17Seni dikmiş olan Her Şeye Egemen RAB,Başına felaket getirmeye karar verdi.Çünkü İsrail ve Yahuda halklarıKötülük yaptı,Baala buhur yakarak beni öfkelendirdiler.
17Pues Jehová de los ejércitos, que te plantó, ha pronunciado mal contra ti, á causa de la maldad de la casa de Israel y de la casa de Judá, que hicieron á sí mismos, provocándome á ira con incensar á Baal.
18Benim için kurdukları düzeni RAB bana açıkladı. Haberim vardı, çünkü ne yaptıklarını bana gösterdi.
18Y Jehová me lo hizo saber, y conocílo: entonces me hiciste ver sus obras.
19Kesime götürülen uysal bir kuzu gibiydim.

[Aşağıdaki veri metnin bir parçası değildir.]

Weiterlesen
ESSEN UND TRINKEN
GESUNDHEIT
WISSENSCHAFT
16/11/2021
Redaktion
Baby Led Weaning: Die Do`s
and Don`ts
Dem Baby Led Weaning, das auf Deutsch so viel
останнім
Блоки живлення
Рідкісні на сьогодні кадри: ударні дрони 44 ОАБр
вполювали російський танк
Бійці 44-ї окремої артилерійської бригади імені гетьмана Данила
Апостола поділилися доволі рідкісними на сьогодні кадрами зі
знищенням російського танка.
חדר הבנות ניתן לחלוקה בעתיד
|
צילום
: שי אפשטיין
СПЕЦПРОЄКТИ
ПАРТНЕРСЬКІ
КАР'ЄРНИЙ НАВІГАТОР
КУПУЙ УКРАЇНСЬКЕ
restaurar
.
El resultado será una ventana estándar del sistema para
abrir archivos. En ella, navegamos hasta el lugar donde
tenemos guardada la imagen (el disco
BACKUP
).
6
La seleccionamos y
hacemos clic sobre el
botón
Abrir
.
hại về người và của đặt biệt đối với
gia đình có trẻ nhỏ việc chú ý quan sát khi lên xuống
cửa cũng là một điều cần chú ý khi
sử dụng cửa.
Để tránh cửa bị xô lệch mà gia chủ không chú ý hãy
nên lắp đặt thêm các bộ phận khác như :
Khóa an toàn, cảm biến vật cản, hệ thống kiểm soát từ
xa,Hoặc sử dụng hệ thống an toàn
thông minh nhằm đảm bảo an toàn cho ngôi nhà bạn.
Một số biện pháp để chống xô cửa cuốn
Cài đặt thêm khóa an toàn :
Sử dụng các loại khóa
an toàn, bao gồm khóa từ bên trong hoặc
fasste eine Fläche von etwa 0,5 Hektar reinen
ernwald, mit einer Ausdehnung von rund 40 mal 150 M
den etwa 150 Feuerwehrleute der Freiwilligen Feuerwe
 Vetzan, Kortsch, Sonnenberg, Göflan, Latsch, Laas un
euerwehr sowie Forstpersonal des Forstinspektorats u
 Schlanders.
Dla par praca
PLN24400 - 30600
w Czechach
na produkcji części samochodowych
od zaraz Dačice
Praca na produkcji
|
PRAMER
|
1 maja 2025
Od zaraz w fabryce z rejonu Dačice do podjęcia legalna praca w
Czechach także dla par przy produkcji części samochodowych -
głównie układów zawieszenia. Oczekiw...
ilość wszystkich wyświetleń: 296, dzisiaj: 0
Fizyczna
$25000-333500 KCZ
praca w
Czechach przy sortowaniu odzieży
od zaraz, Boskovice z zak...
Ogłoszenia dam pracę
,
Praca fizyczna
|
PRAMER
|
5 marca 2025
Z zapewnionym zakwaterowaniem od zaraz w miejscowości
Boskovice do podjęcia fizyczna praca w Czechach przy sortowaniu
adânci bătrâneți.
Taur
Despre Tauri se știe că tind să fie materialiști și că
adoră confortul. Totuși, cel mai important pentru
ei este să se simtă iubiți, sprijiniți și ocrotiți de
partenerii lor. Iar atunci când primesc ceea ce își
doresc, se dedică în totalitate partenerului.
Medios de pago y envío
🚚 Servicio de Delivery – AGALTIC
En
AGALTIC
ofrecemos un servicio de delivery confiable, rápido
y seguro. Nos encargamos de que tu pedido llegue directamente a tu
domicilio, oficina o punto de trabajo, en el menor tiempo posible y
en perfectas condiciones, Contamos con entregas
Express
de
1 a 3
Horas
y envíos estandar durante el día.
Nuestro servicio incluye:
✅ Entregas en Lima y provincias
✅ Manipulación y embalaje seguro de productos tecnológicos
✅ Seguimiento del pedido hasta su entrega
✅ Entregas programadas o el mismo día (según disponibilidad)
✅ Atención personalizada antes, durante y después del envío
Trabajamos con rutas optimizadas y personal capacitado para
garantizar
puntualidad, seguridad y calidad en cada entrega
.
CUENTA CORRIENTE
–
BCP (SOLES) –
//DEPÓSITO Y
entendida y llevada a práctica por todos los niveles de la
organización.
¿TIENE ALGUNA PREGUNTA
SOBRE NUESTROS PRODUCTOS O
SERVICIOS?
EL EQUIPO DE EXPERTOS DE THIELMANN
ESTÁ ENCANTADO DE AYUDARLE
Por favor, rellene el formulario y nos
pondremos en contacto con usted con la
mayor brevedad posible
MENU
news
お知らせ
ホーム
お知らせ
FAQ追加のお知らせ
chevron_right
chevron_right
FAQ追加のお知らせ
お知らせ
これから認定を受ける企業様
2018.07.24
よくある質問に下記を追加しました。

Bana düzen kurduklarını anlamamıştım. Şöyle diyorlardı: ‹‹Ağacı da meyvesini de yok edelim,Bir daha adı anılmasın diyeOnu yaşayanlar diyarından kesip atalım.››
19Y yo como cordero inocente que llevan á degollar, pues no entendía que maquinaban contra mí designios, diciendo: Destruyamos el árbol con su fruto, y cortémoslo de la tierra de los vivientes, y no haya más memoria de su nombre.
20Adaletle yargılayan,Yüreği ve düşünceyi sınayan,Her Şeye Egemen RAB,Davamı senin eline bırakıyorum.Onlardan alacağın öcü göreyim!
20Mas, oh Jehová de los ejércitos, que juzgas justicia, que sondas los riñones y el corazón, vea yo tu venganza de ellos: porque á ti he descubierto mi causa.
21‹‹Seni öldürmek isteyen Anatot halkı için RAB diyor ki, ‹Onlar, RABbin adına peygamberlik etme, yoksa seni öldürürüz diyorlardı.›
21Por tanto, así ha dicho Jehová de los varones de Anathoth, que buscan tu alma, diciendo: No profetices en nombre de Jehová, y no morirás á nuestras manos:
22Her Şeye Egemen RAB, ‹Onları cezalandıracağım› diyor, ‹Gençleri kılıçtan geçirilecek, oğullarıyla kızları kıtlıktan ölecek.
22Así pues ha dicho Jehová de los ejércitos: He aquí que yo los visito; los mancebos morirán á cuchillo; sus hijos y sus hijas morirán de hambre;
23Sağ kalan olmayacak. Cezalandırılacakları yıl Anatot halkının başına felaket getireceğim.› ››
23Y no quedará resto de ellos: porque yo traeré mal sobre los varones de Anathoth, año de su visitación.